EBISPOT / scxa_2_cxg

Apache License 2.0
1 stars 0 forks source link

Specify Schema for mapping genes between species #4

Open dosumis opened 5 months ago

dosumis commented 5 months ago

@YY-SONG0718 to provide details

YY-SONG0718 commented 5 months ago

We use the gene orthology from the EggNOG v6.0 database.

The database contains information from 12,535 species and 17M orthologous groups (OGs). Genes that belong to the same OG are homologous. They first used sequence clustering to calculate OGs at specific taxonomy levels, then applied phylogenetic reconstruction to distinguish orthologs and in-paralogs within each OG. They also provide functional annotations, such as peptide domains and pathways for each OG.

We created nodes for the KG to represent genes and OGs at different taxonomy levels.

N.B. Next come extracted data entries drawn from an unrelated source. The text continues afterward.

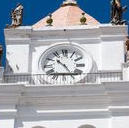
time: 10:24
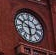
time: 5:49
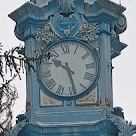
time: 10:28
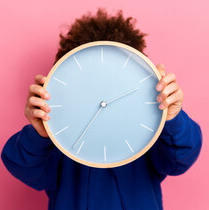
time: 7:11
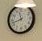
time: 11:42
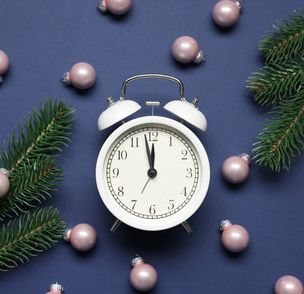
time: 11:58
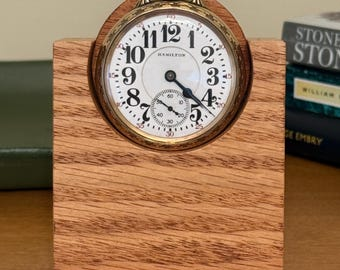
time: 4:22
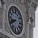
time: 8:40
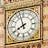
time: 7:57
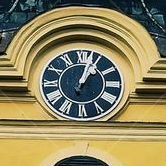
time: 1:03
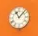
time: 11:07
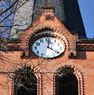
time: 12:21
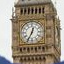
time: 12:34
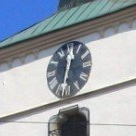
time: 12:32
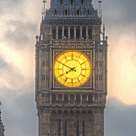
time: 7:49
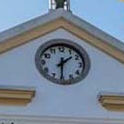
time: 1:30
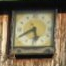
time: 5:40
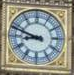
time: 8:48
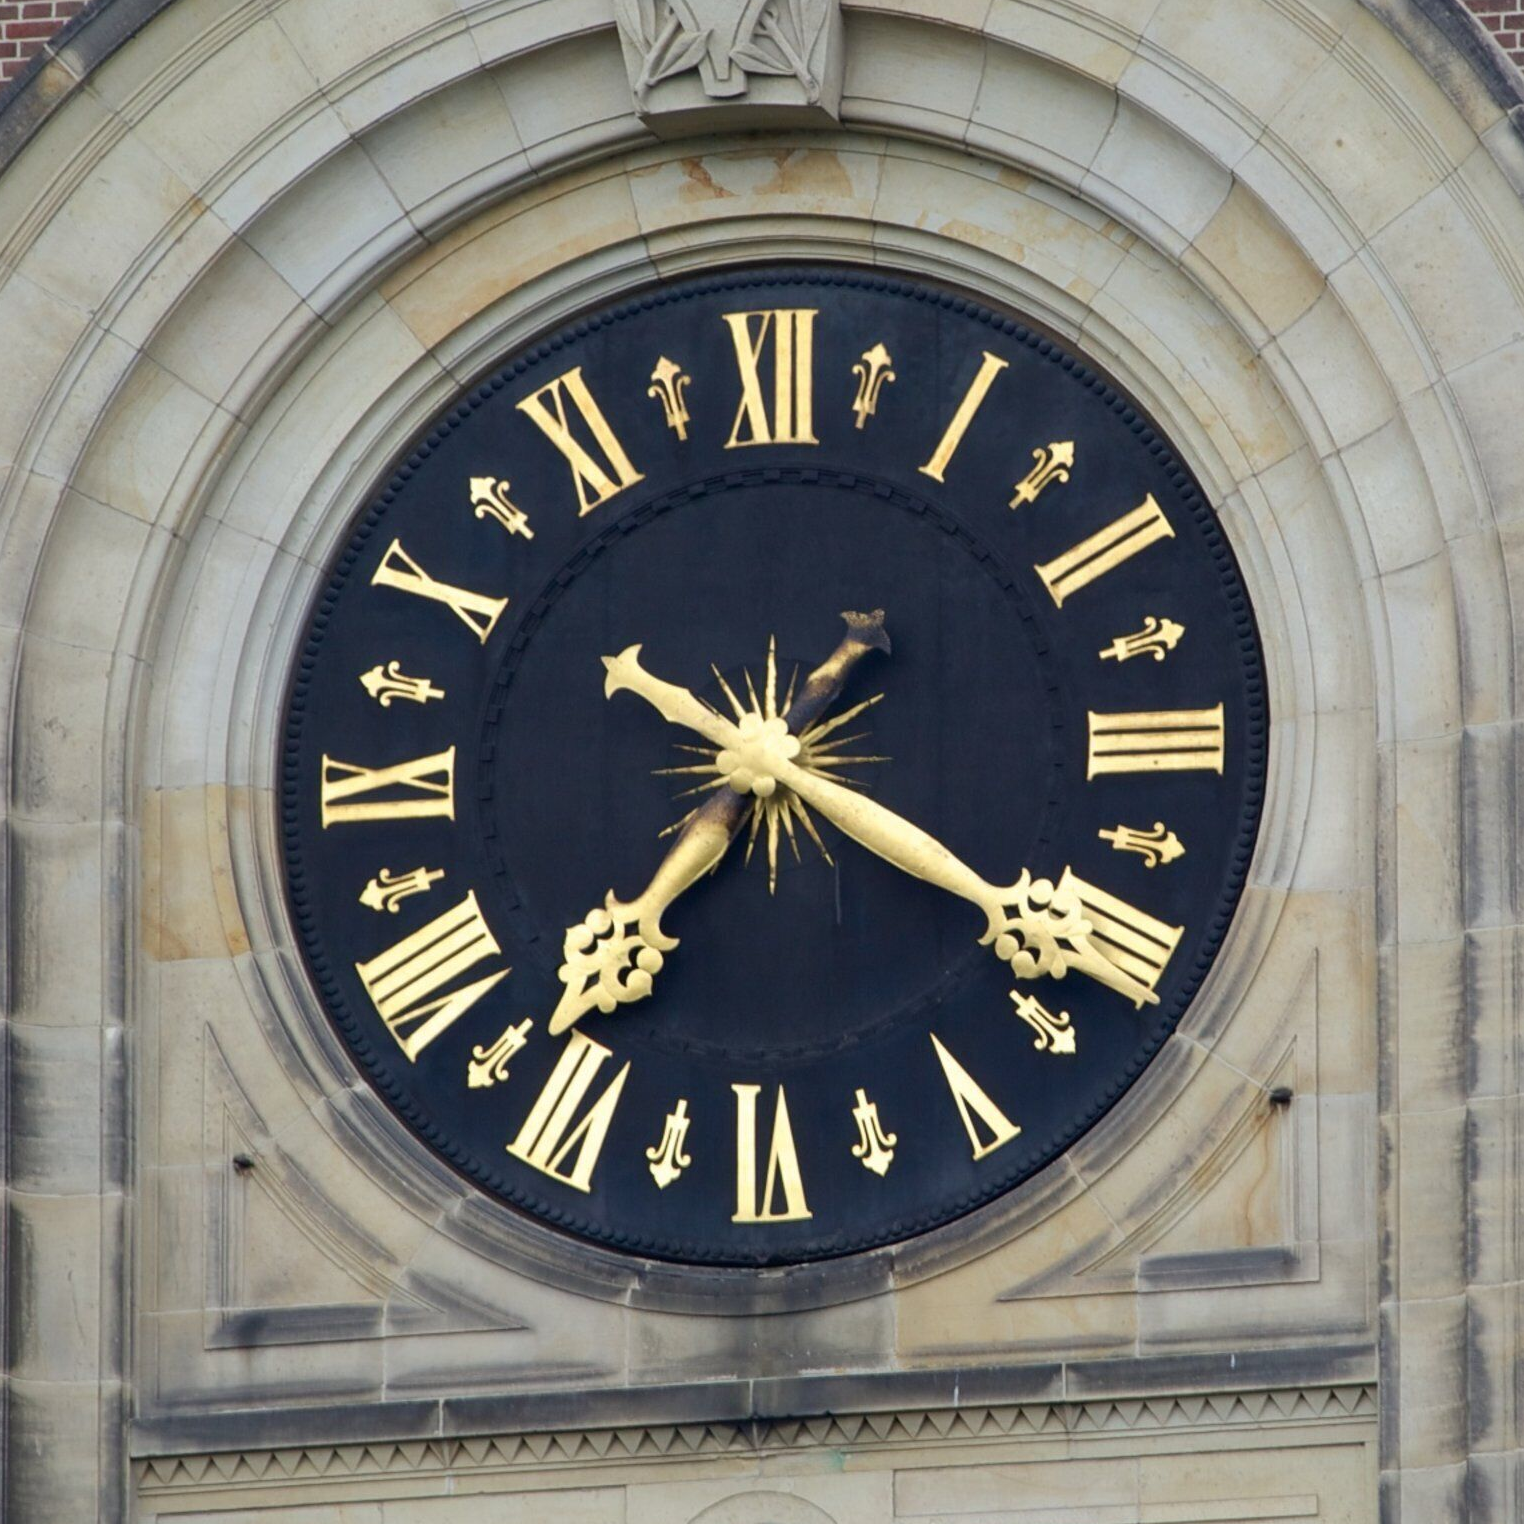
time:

We created the following (minimal) edges to store gene homology mapping:

(:Gene)-[:GeneInOrthologousGroup]->(:OrthologousGroup) (:Gene)-[:GeneFromSpecies]->(:Species)

The hierarchical relationship between OGs can also be included:

(:OrthologousGroup)-[:IsParentOrthologousGroup]->(:OrthologousGroup)

In practice, the following files from the download page contain the respective information:

Depending on the gene ID of choice in the KG, one might need to convert the ENSEMBL_peptide_id to the respective gene ID. I used ENSEMBL gene IDs and did the conversion before building the graph, but it is also possible to include the gene-to-peptide relationships.